Auch in Chicago und St. Louis stehen Häuschen und im Westen der USA sind es nur die Städte San Francisco und Los Angeles, wohin sich die Geflohenen retten konnten.
Das erste Kapitel schildert dann, was sich für die jüdische Bevölkerung nach der Machtübernahme der Nazis änderte: Stück für Stück: Anpöbeleien, Ausgrenzungen und Drangsalierungen. „Auch in Frankfurt beschimpften, verprügelten und quälten aufgehetzte Kinder schon 1933 jüdische Schüler und Schülerinnen auf ihrem Weg zur Schule oder beim Spielen auf der Straße.“ Reaktion der Eltern war häufig die Abmeldung ihrer Kinder aus der öffentlichen Schule und Anmeldung im Philanthropin, der Schule des liberalen Reformjudentums, das es heute übrigens wieder gibt. Schon im April 1933 wurde eine Art Numerus Clausus für Schulen und Hochschulen festgelegt, demnach jüdische Schüler nur 1,5 Prozent ausmachen durften. Das war war angesichts der Tatsache, daß jüdische Schüler zuvor überproportional in weiterführende Schulen und auf die Universität gingen, weil Bildung einen hohen Wert im Judentum darstellt, eine Katastrophe. Auch das ein Motiv, das eigene Kind dahin zu schicken, wo seiner Bildung keine Grenzen setzt. Schon damals diskutierte man unter amerikanischen Juden Rettungsaktionen, nicht nur für Kinder; aber 1933 wütete noch die amerikanische Wirtschaftsflaute und Antisemitismus war allgegenwärtig.
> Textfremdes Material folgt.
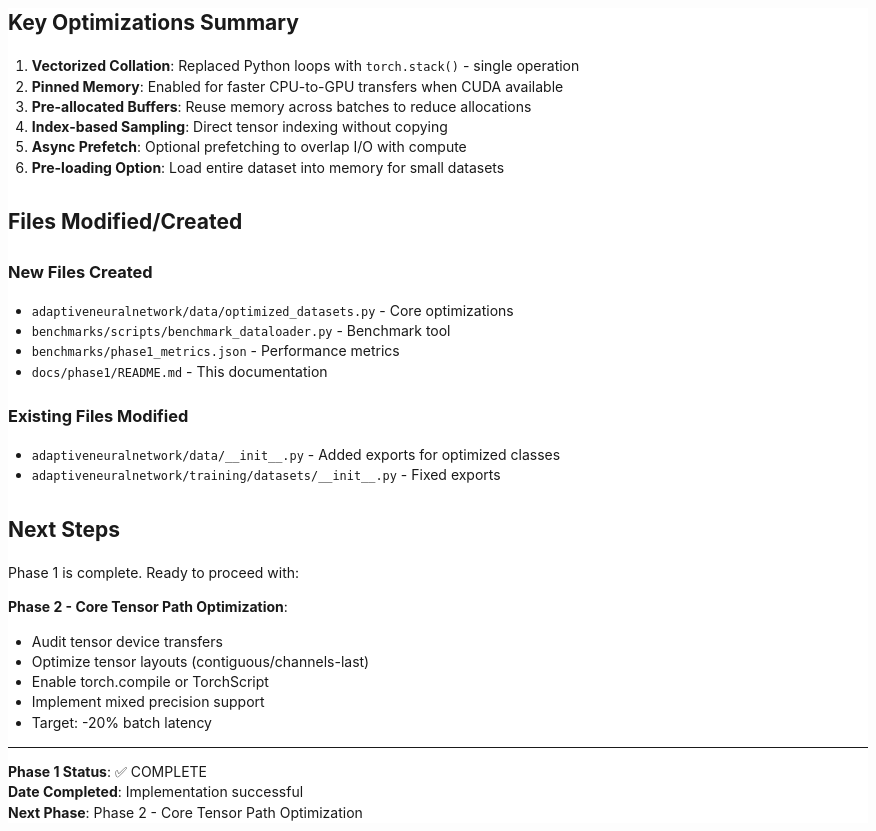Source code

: ## Key Optimizations Summary

1. **Vectorized Collation**: Replaced Python loops with `torch.stack()` - single operation
2. **Pinned Memory**: Enabled for faster CPU-to-GPU transfers when CUDA available
3. **Pre-allocated Buffers**: Reuse memory across batches to reduce allocations
4. **Index-based Sampling**: Direct tensor indexing without copying
5. **Async Prefetch**: Optional prefetching to overlap I/O with compute
6. **Pre-loading Option**: Load entire dataset into memory for small datasets

## Files Modified/Created

### New Files Created
- `adaptiveneuralnetwork/data/optimized_datasets.py` - Core optimizations
- `benchmarks/scripts/benchmark_dataloader.py` - Benchmark tool
- `benchmarks/phase1_metrics.json` - Performance metrics
- `docs/phase1/README.md` - This documentation

### Existing Files Modified
- `adaptiveneuralnetwork/data/__init__.py` - Added exports for optimized classes
- `adaptiveneuralnetwork/training/datasets/__init__.py` - Fixed exports

## Next Steps

Phase 1 is complete. Ready to proceed with:

**Phase 2 - Core Tensor Path Optimization**:
- Audit tensor device transfers
- Optimize tensor layouts (contiguous/channels-last)
- Enable torch.compile or TorchScript
- Implement mixed precision support
- Target: -20% batch latency

---

**Phase 1 Status**: ✅ COMPLETE  
**Date Completed**: Implementation successful  
**Next Phase**: Phase 2 - Core Tensor Path Optimization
So führt uns die Autorin einerseits die weiteren Verfolgungen in Deutschland vor, die Fluchtwege, wo Frankreich und Belgien positiv hervorstechen und die Veränderung der Bereitschaft in den USA, Kinder aufzunehmen. Die meisten sind dort geblieben, wobei die Männer meist honorable Berufe ausübten, während Frauen weniger Aufstiegschancen hatten. Das muß man alles im einzelnen lesen, weil sich die Schicksale schlecht zusammenfassen lassen, was auch für diejenigen gilt, die nach Deutschland zurückkehrten.
P.S. Beim Aufschlagen des Buches stockt einem gleich der Atem. Dort steht ZUM GEDENKEN AN DIE EINEINHALB MILLIONEN IM HOLOCAUST ERMORDETEN KINDER. Unfaßbar.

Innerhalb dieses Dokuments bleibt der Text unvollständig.